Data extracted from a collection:

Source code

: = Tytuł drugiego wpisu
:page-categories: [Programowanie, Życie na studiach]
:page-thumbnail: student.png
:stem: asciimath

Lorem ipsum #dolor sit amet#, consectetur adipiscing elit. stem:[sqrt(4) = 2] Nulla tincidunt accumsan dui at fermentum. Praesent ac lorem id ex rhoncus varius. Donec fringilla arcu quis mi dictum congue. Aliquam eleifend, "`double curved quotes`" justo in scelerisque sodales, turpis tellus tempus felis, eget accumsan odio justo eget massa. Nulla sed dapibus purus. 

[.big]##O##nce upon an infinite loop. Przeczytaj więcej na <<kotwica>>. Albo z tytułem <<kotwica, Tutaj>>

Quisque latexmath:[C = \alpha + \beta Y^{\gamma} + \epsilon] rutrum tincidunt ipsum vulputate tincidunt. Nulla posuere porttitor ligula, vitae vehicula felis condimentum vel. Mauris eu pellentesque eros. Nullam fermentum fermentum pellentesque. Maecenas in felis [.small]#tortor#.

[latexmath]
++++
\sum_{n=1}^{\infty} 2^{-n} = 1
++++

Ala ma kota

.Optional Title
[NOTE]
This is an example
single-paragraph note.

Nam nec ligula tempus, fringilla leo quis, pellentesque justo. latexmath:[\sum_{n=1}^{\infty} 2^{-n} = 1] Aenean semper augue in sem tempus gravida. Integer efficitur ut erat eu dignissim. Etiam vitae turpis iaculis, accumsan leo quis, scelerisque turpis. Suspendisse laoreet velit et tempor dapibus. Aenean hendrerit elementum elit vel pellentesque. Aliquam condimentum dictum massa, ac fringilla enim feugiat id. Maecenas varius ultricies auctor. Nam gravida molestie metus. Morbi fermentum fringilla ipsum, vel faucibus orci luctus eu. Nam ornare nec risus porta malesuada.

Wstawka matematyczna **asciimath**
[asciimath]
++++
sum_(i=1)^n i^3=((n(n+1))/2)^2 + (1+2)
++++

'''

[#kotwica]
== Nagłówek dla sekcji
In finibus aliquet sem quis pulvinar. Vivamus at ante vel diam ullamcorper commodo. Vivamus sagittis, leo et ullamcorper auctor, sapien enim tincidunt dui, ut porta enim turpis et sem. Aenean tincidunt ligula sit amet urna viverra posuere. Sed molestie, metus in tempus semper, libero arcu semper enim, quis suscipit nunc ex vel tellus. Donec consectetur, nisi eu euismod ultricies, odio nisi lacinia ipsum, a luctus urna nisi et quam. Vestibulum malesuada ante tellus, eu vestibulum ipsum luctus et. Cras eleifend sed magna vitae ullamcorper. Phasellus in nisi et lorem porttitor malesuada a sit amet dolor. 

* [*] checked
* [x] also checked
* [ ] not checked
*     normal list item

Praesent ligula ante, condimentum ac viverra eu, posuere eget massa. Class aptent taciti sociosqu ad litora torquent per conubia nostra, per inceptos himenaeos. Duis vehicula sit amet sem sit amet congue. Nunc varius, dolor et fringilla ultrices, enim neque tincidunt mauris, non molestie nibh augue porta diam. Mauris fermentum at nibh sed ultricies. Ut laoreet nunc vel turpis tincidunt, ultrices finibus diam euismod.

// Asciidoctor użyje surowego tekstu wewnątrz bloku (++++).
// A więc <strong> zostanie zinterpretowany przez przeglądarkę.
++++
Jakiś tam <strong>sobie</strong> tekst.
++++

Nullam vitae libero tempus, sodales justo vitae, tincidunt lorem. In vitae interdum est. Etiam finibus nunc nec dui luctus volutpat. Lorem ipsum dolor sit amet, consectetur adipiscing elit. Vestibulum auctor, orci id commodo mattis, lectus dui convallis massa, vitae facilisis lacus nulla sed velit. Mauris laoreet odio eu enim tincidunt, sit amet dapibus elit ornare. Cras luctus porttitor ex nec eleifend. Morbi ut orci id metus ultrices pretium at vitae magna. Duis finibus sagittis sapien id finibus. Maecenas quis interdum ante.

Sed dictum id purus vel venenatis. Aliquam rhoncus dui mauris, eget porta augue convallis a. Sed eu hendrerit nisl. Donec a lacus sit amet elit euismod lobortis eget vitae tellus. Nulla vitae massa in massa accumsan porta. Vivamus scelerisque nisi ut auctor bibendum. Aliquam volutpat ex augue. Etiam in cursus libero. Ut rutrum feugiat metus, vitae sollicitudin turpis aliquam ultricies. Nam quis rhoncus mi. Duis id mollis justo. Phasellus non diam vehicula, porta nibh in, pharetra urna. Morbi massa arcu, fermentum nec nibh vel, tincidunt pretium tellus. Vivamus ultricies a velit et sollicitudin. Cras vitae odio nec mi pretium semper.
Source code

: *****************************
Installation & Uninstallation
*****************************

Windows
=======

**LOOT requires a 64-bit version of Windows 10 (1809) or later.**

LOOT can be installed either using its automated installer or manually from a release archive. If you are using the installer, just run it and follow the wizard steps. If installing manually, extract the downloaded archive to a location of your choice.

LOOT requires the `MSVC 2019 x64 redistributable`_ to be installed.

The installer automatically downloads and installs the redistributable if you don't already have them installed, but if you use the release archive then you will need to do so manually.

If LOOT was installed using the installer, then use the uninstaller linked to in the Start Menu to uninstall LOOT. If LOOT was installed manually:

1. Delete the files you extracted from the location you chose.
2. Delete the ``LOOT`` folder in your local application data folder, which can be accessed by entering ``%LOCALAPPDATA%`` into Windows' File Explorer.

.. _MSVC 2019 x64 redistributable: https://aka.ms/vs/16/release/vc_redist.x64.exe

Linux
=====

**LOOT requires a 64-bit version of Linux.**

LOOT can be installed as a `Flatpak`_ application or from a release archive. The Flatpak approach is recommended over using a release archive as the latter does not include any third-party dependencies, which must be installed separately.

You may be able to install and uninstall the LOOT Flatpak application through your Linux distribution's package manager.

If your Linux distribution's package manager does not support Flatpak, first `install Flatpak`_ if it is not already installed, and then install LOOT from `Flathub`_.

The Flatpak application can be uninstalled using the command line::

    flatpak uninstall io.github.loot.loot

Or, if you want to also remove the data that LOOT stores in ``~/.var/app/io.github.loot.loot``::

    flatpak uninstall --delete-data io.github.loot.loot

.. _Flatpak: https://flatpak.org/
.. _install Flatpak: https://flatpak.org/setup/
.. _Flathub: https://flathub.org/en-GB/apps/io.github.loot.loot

(Prompt):
Print the entries exactly.

(Output for this exercise):
Source code

: = Tytuł drugiego wpisu
:page-categories: [Programowanie, Życie na studiach]
:page-thumbnail: student.png
:stem: asciimath

Lorem ipsum #dolor sit amet#, consectetur adipiscing elit. stem:[sqrt(4) = 2] Nulla tincidunt accumsan dui at fermentum. Praesent ac lorem id ex rhoncus varius. Donec fringilla arcu quis mi dictum congue. Aliquam eleifend, "`double curved quotes`" justo in scelerisque sodales, turpis tellus tempus felis, eget accumsan odio justo eget massa. Nulla sed dapibus purus. 

[.big]##O##nce upon an infinite loop. Przeczytaj więcej na <<kotwica>>. Albo z tytułem <<kotwica, Tutaj>>

Quisque latexmath:[C = \alpha + \beta Y^{\gamma} + \epsilon] rutrum tincidunt ipsum vulputate tincidunt. Nulla posuere porttitor ligula, vitae vehicula felis condimentum vel. Mauris eu pellentesque eros. Nullam fermentum fermentum pellentesque. Maecenas in felis [.small]#tortor#.

[latexmath]
++++
\sum_{n=1}^{\infty} 2^{-n} = 1
++++

Ala ma kota

.Optional Title
[NOTE]
This is an example
single-paragraph note.

Nam nec ligula tempus, fringilla leo quis, pellentesque justo. latexmath:[\sum_{n=1}^{\infty} 2^{-n} = 1] Aenean semper augue in sem tempus gravida. Integer efficitur ut erat eu dignissim. Etiam vitae turpis iaculis, accumsan leo quis, scelerisque turpis. Suspendisse laoreet velit et tempor dapibus. Aenean hendrerit elementum elit vel pellentesque. Aliquam condimentum dictum massa, ac fringilla enim feugiat id. Maecenas varius ultricies auctor. Nam gravida molestie metus. Morbi fermentum fringilla ipsum, vel faucibus orci luctus eu. Nam ornare nec risus porta malesuada.

Wstawka matematyczna **asciimath**
[asciimath]
++++
sum_(i=1)^n i^3=((n(n+1))/2)^2 + (1+2)
++++

'''

[#kotwica]
== Nagłówek dla sekcji
In finibus aliquet sem quis pulvinar. Vivamus at ante vel diam ullamcorper commodo. Vivamus sagittis, leo et ullamcorper auctor, sapien enim tincidunt dui, ut porta enim turpis et sem. Aenean tincidunt ligula sit amet urna viverra posuere. Sed molestie, metus in tempus semper, libero arcu semper enim, quis suscipit nunc ex vel tellus. Donec consectetur, nisi eu euismod ultricies, odio nisi lacinia ipsum, a luctus urna nisi et quam. Vestibulum malesuada ante tellus, eu vestibulum ipsum luctus et. Cras eleifend sed magna vitae ullamcorper. Phasellus in nisi et lorem porttitor malesuada a sit amet dolor. 

* [*] checked
* [x] also checked
* [ ] not checked
*     normal list item

Praesent ligula ante, condimentum ac viverra eu, posuere eget massa. Class aptent taciti sociosqu ad litora torquent per conubia nostra, per inceptos himenaeos. Duis vehicula sit amet sem sit amet congue. Nunc varius, dolor et fringilla ultrices, enim neque tincidunt mauris, non molestie nibh augue porta diam. Mauris fermentum at nibh sed ultricies. Ut laoreet nunc vel turpis tincidunt, ultrices finibus diam euismod.

// Asciidoctor użyje surowego tekstu wewnątrz bloku (++++).
// A więc <strong> zostanie zinterpretowany przez przeglądarkę.
++++
Jakiś tam <strong>sobie</strong> tekst.
++++

Nullam vitae libero tempus, sodales justo vitae, tincidunt lorem. In vitae interdum est. Etiam finibus nunc nec dui luctus volutpat. Lorem ipsum dolor sit amet, consectetur adipiscing elit. Vestibulum auctor, orci id commodo mattis, lectus dui convallis massa, vitae facilisis lacus nulla sed velit. Mauris laoreet odio eu enim tincidunt, sit amet dapibus elit ornare. Cras luctus porttitor ex nec eleifend. Morbi ut orci id metus ultrices pretium at vitae magna. Duis finibus sagittis sapien id finibus. Maecenas quis interdum ante.

Sed dictum id purus vel venenatis. Aliquam rhoncus dui mauris, eget porta augue convallis a. Sed eu hendrerit nisl. Donec a lacus sit amet elit euismod lobortis eget vitae tellus. Nulla vitae massa in massa accumsan porta. Vivamus scelerisque nisi ut auctor bibendum. Aliquam volutpat ex augue. Etiam in cursus libero. Ut rutrum feugiat metus, vitae sollicitudin turpis aliquam ultricies. Nam quis rhoncus mi. Duis id mollis justo. Phasellus non diam vehicula, porta nibh in, pharetra urna. Morbi massa arcu, fermentum nec nibh vel, tincidunt pretium tellus. Vivamus ultricies a velit et sollicitudin. Cras vitae odio nec mi pretium semper.
Source code

: *****************************
Installation & Uninstallation
*****************************

Windows
=======

**LOOT requires a 64-bit version of Windows 10 (1809) or later.**

LOOT can be installed either using its automated installer or manually from a release archive. If you are using the installer, just run it and follow the wizard steps. If installing manually, extract the downloaded archive to a location of your choice.

LOOT requires the `MSVC 2019 x64 redistributable`_ to be installed.

The installer automatically downloads and installs the redistributable if you don't already have them installed, but if you use the release archive then you will need to do so manually.

If LOOT was installed using the installer, then use the uninstaller linked to in the Start Menu to uninstall LOOT. If LOOT was installed manually:

1. Delete the files you extracted from the location you chose.
2. Delete the ``LOOT`` folder in your local application data folder, which can be accessed by entering ``%LOCALAPPDATA%`` into Windows' File Explorer.

.. _MSVC 2019 x64 redistributable: https://aka.ms/vs/16/release/vc_redist.x64.exe

Linux
=====

**LOOT requires a 64-bit version of Linux.**

LOOT can be installed as a `Flatpak`_ application or from a release archive. The Flatpak approach is recommended over using a release archive as the latter does not include any third-party dependencies, which must be installed separately.

You may be able to install and uninstall the LOOT Flatpak application through your Linux distribution's package manager.

If your Linux distribution's package manager does not support Flatpak, first `install Flatpak`_ if it is not already installed, and then install LOOT from `Flathub`_.

The Flatpak application can be uninstalled using the command line::

    flatpak uninstall io.github.loot.loot

Or, if you want to also remove the data that LOOT stores in ``~/.var/app/io.github.loot.loot``::

    flatpak uninstall --delete-data io.github.loot.loot

.. _Flatpak: https://flatpak.org/
.. _install Flatpak: https://flatpak.org/setup/
.. _Flathub: https://flathub.org/en-GB/apps/io.github.loot.loot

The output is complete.